* **Records**:
□ □ □

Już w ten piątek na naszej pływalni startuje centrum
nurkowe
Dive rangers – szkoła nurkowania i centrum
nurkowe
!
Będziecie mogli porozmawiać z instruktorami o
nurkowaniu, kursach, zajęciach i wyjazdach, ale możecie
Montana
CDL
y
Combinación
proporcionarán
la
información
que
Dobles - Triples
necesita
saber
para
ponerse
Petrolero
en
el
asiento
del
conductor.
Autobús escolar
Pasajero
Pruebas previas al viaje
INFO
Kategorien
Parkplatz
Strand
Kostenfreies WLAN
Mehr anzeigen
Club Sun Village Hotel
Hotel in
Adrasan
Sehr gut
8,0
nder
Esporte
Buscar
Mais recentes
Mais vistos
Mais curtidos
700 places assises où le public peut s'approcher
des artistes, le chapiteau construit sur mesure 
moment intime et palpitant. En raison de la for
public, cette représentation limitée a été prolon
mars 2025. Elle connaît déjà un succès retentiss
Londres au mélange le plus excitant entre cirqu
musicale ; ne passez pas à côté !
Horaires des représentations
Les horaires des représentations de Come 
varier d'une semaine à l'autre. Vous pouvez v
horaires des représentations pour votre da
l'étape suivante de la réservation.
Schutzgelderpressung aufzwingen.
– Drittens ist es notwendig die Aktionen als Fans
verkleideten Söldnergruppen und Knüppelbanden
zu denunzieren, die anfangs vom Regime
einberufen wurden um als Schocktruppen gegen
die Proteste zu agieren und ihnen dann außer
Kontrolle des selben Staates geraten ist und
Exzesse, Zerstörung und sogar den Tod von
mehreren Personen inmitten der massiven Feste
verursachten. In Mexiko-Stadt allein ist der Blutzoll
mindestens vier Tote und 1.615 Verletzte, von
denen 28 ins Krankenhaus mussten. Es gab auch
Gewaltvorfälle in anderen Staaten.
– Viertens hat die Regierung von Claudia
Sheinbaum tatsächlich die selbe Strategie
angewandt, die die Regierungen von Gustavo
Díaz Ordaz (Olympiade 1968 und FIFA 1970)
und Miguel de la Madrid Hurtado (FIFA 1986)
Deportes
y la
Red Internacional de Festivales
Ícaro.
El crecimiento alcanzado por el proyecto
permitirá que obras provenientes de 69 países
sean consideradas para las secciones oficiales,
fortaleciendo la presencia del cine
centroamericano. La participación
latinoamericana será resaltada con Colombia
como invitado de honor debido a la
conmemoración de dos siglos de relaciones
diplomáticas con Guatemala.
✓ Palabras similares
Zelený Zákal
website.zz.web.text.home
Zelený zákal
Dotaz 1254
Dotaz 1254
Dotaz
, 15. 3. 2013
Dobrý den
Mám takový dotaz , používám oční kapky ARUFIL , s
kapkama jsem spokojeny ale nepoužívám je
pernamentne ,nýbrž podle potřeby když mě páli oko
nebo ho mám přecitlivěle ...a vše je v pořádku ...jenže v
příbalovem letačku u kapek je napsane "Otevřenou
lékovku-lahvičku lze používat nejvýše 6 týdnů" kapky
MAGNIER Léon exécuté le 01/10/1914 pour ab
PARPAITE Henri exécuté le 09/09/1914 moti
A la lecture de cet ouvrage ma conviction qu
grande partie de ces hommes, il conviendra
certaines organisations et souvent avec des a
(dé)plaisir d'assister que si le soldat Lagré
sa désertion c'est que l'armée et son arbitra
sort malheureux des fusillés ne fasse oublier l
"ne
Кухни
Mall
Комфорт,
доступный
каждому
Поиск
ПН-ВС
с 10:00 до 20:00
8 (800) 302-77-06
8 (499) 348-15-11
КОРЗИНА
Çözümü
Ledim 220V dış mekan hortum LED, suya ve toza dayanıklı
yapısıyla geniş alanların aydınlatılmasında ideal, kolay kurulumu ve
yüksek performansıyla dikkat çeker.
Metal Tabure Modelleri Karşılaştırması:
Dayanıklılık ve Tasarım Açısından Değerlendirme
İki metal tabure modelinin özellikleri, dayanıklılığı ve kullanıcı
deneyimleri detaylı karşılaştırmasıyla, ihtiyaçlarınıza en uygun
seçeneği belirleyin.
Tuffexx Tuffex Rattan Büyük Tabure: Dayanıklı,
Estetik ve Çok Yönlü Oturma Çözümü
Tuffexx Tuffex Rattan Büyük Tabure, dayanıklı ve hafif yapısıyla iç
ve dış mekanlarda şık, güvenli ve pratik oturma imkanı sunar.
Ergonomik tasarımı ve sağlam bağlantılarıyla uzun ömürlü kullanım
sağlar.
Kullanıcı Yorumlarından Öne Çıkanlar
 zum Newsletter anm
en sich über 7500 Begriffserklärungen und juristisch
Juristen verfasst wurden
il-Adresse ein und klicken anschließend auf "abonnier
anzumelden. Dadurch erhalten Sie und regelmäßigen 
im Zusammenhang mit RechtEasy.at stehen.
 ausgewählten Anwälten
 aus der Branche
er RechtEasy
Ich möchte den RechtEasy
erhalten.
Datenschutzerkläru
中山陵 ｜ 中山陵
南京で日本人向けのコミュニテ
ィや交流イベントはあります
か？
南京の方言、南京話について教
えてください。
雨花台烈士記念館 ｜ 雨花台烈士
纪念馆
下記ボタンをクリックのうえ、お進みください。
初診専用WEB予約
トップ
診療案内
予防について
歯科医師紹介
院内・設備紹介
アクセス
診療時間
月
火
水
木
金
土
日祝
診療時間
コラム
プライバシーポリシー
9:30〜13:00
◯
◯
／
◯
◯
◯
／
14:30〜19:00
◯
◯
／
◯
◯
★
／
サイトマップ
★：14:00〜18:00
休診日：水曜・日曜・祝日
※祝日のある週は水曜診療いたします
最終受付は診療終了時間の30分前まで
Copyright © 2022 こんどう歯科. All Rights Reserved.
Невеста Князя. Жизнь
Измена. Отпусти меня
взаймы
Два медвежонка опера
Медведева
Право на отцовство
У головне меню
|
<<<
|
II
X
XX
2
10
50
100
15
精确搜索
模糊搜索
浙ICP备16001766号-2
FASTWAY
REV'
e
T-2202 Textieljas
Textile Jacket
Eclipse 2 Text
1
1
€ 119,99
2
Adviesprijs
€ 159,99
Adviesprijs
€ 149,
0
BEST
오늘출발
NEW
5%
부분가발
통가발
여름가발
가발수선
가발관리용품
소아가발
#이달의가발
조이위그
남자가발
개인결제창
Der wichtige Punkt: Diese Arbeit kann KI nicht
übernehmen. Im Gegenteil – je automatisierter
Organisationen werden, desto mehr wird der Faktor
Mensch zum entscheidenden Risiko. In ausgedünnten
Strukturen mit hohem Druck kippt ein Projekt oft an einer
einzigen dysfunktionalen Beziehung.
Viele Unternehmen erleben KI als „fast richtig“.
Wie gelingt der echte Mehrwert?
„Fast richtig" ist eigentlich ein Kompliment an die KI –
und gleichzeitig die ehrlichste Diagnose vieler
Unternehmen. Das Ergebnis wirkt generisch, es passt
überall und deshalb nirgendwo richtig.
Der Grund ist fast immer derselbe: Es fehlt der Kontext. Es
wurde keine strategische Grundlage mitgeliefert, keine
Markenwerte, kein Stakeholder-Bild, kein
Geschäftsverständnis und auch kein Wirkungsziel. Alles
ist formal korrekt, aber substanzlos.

□ □ □

Scan the listing above and copy all lines containing the word "RechtEasy".

* **Result**:
im Zusammenhang mit RechtEasy.at stehen.
er RechtEasy
Ich möchte den RechtEasy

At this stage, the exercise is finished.